The UI provides a true “mission control” dashboard for monitoring all activity:

  • System Information Panel: Displays structured data gathered from the target machine, including hostname, current user, admin status, OS version, and more.

  • Live Command Output: A log panel that displays the real-time output of commands executed on the target. This is achieved by having payloads pipe their results to a dedicated /feedback endpoint on the device.

  • Incoming Request Log: A complete access log that shows every single HTTP request the ESP32 server receives, including the source IP. This is invaluable for debugging and monitoring all interactions with the device.

c. Full Remote File & Script Management

The device is fully self-contained. The user can perform all necessary file operations from the web UI:

  • Monaco Script Editor: A professional-grade code editor is built into the UI for writing and editing PowerShell scripts with proper syntax highlighting.

  • Save/Load/Delete Scripts: Scripts can be saved by name to the SD card, listed in a dropdown menu, and loaded back into the editor for execution or modification.

  • File Manager: A dedicated page allows the user to browse the entire SD card, view file contents, delete items, and create new files or directories.

d. On-Device Status Display

The attached LCD screen provides a scrolling, real-time log of the device’s own boot sequence and critical status changes, such as WiFi connection and server initialization. This allows for quick, “headless” diagnostics.

4. The Workflow: A Typical Use Case

This example demonstrates how the features work together in a typical security audit scenario.

  1. Deployment: An operator plugs the device into an authorized target computer. The device boots, connects to the pre-configured WiFi network, and displays its IP address on the LCD screen.

  2. Connection: The operator, from their own machine on the same network, navigates to the device’s IP address in a web browser.

  3. Reconnaissance: The operator loads a pre-saved Get-SysInfo.txt script into the editor and clicks “Execute on Target.” The script runs on the target PC, gathers system details, and sends them back as a JSON payload. The “System Information” panel in the web UI instantly populates with the target’s hostname, user, OS version, etc.

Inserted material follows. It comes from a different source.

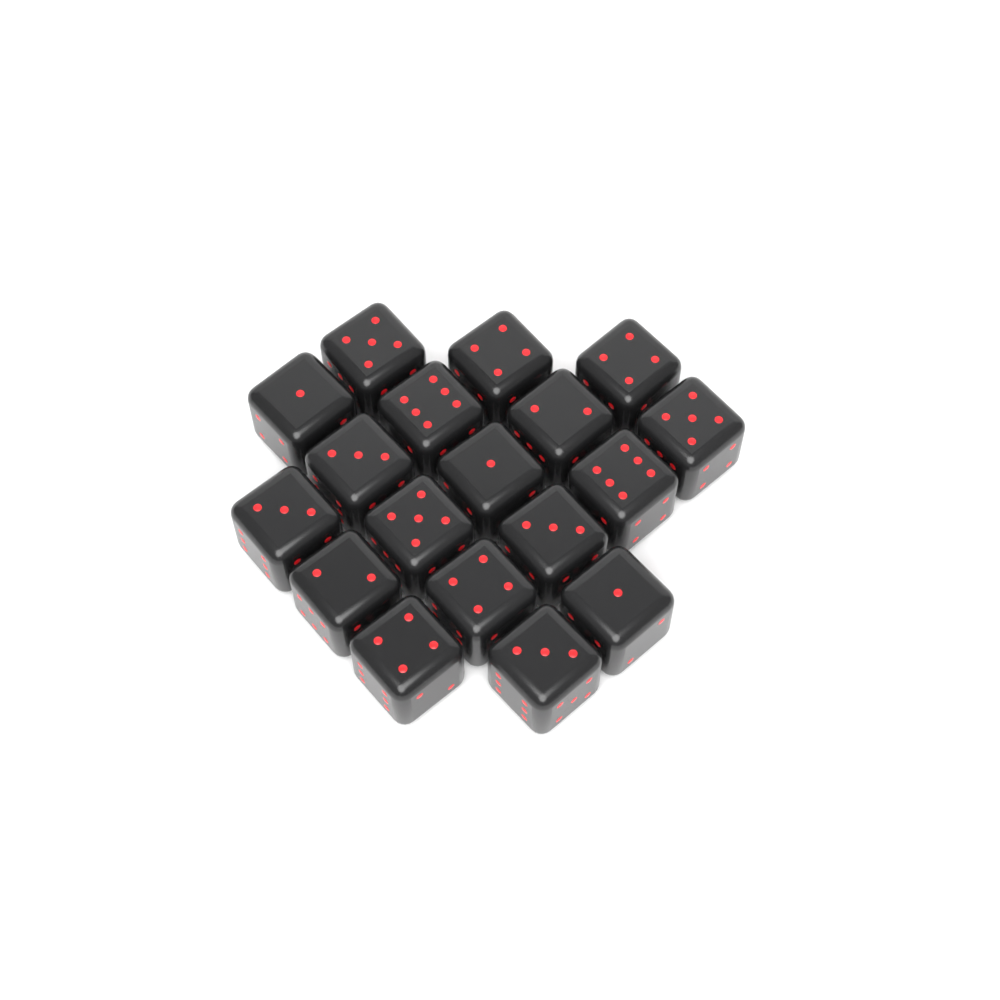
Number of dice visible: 18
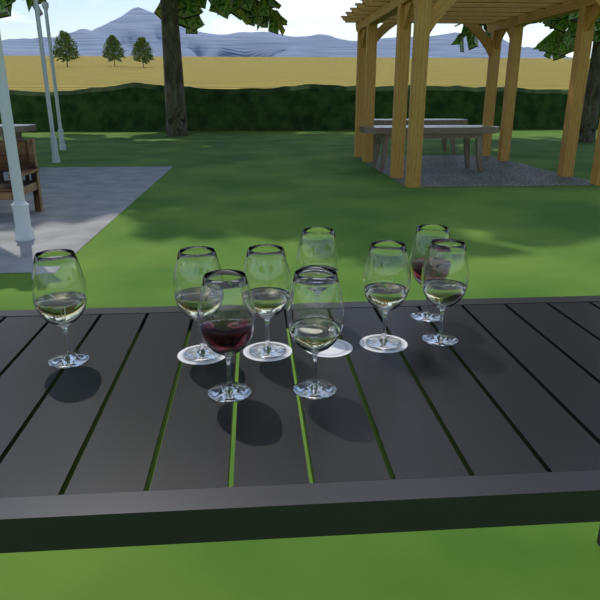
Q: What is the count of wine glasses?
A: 9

  4. Analysis: The operator sees that the current user is not an administrator. They know that privilege escalation scripts will fail and they need to operate within standard user permissions.

  5. AI-Powered Payload Generation: The operator goes to the “AI Assistant” card (using the default DuckDuckGo provider) and types the prompt: “Generate a PowerShell script that searches the user’s Desktop for files containing the word ‘password’ and sends the list of filenames back to the feedback endpoint.”

  6. Execution and Exfiltration: The AI returns a ready-to-use PowerShell script. The operator copies it into the script editor and clicks “Execute on Target.”

  7. Monitoring: As the script runs, the list of matching filenames appears, line-by-line, in the “Live Command Output” panel, confirming the success of the operation. Throughout this process, the “Incoming Request Log” shows all the /execute and /feedback requests being made.

5. Use Cases & Ethical Considerations

a. Use Cases

  • Penetration Testing & Red Teaming: The primary use case. It allows security professionals to simulate a physical access attack (e.g., via a malicious USB stick) and then pivot to a remote operation, testing a company’s defenses against both. The AI allows for rapid adaptation to the target environment.

  • System Auditing and Compliance: An auditor can use the device to run scripts that check for misconfigurations, weak security settings, or unauthorized software on multiple machines in a network.

  • Automated IT Administration: An IT administrator could use the device to automate repetitive tasks on computers that require physical access, such as running diagnostic scripts, configuring settings, or installing software.

  • Security Education and Research: It serves as a powerful, all-in-one platform for learning about HID attacks, web servers, C2 infrastructure, and API integration in a controlled environment.